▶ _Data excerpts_
* START *
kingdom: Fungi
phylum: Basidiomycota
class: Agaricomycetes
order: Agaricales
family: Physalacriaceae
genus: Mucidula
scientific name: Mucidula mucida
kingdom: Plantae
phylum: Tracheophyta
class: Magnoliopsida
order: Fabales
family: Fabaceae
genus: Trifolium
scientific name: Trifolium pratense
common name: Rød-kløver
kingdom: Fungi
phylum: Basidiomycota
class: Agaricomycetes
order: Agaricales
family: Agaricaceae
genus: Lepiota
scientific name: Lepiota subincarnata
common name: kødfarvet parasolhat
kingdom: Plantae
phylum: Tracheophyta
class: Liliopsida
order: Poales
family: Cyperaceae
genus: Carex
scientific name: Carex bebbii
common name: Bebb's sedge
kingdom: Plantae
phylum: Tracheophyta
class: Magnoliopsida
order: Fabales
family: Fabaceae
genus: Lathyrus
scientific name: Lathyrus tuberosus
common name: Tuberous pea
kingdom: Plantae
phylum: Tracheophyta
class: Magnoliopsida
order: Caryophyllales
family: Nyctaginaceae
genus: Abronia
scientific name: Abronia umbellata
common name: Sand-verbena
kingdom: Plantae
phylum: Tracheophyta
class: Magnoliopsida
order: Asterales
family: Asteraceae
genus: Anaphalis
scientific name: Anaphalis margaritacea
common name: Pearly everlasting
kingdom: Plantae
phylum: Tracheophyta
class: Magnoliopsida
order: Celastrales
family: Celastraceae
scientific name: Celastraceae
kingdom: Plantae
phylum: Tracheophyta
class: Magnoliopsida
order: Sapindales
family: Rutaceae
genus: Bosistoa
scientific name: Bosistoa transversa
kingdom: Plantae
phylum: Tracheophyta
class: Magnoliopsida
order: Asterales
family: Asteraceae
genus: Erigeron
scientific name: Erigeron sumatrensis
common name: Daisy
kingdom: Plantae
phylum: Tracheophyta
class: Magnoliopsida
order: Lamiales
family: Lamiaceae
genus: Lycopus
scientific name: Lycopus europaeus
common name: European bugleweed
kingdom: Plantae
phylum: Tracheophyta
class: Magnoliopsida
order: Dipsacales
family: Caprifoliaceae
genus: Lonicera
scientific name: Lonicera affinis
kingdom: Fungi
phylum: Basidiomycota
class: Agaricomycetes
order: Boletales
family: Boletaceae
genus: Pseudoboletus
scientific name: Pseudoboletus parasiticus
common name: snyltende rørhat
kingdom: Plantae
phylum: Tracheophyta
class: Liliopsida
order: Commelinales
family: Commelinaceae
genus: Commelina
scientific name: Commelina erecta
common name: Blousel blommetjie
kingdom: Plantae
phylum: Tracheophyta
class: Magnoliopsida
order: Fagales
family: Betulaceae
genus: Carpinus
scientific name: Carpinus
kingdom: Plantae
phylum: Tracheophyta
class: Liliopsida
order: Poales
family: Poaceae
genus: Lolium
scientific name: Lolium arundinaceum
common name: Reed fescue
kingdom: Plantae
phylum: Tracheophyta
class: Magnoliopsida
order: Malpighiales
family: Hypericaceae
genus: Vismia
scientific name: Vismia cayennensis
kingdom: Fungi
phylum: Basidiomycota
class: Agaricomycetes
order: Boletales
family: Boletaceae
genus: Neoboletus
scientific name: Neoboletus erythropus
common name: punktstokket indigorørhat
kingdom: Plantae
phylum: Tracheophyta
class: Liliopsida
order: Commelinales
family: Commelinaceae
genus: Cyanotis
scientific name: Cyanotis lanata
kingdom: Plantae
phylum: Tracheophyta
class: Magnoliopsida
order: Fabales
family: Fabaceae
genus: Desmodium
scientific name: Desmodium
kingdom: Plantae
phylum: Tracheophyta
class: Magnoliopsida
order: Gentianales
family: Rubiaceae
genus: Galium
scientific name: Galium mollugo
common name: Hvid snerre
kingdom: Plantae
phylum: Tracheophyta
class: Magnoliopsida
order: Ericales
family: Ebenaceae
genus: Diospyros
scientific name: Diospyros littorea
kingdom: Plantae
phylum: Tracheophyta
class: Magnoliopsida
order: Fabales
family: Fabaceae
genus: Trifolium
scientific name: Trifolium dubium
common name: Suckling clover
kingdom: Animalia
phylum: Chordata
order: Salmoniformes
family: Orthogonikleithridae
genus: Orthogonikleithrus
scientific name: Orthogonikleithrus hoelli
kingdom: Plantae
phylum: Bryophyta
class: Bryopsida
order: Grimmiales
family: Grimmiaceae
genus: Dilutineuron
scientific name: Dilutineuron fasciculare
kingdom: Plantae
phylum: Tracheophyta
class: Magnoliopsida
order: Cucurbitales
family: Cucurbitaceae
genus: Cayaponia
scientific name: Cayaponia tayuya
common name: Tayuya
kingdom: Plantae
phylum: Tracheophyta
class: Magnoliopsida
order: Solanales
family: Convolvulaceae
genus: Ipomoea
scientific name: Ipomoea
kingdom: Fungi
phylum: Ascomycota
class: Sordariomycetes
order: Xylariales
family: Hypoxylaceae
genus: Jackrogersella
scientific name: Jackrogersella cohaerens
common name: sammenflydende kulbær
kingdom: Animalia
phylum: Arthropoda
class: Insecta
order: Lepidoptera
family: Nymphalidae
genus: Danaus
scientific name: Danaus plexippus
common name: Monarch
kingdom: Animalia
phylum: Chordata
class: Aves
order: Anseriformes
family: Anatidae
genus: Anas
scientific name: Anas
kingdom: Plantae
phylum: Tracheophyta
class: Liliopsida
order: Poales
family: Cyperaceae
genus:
* END *
▶ _Short exercise_
Convert the lines from the beginning through the one containing "scientific name: Carex bebbii" into a JSON list of strings, one string per line, leaving out any blank lines.

▶ _Solution_
[
  "kingdom: Fungi",
  "phylum: Basidiomycota",
  "class: Agaricomycetes",
  "order: Agaricales",
  "family: Physalacriaceae",
  "genus: Mucidula",
  "scientific name: Mucidula mucida",
  "kingdom: Plantae",
  "phylum: Tracheophyta",
  "class: Magnoliopsida",
  "order: Fabales",
  "family: Fabaceae",
  "genus: Trifolium",
  "scientific name: Trifolium pratense",
  "common name: Rød-kløver",
  "kingdom: Fungi",
  "phylum: Basidiomycota",
  "class: Agaricomycetes",
  "order: Agaricales",
  "family: Agaricaceae",
  "genus: Lepiota",
  "scientific name: Lepiota subincarnata",
  "common name: kødfarvet parasolhat",
  "kingdom: Plantae",
  "phylum: Tracheophyta",
  "class: Liliopsida",
  "order: Poales",
  "family: Cyperaceae",
  "genus: Carex",
  "scientific name: Carex bebbii"
]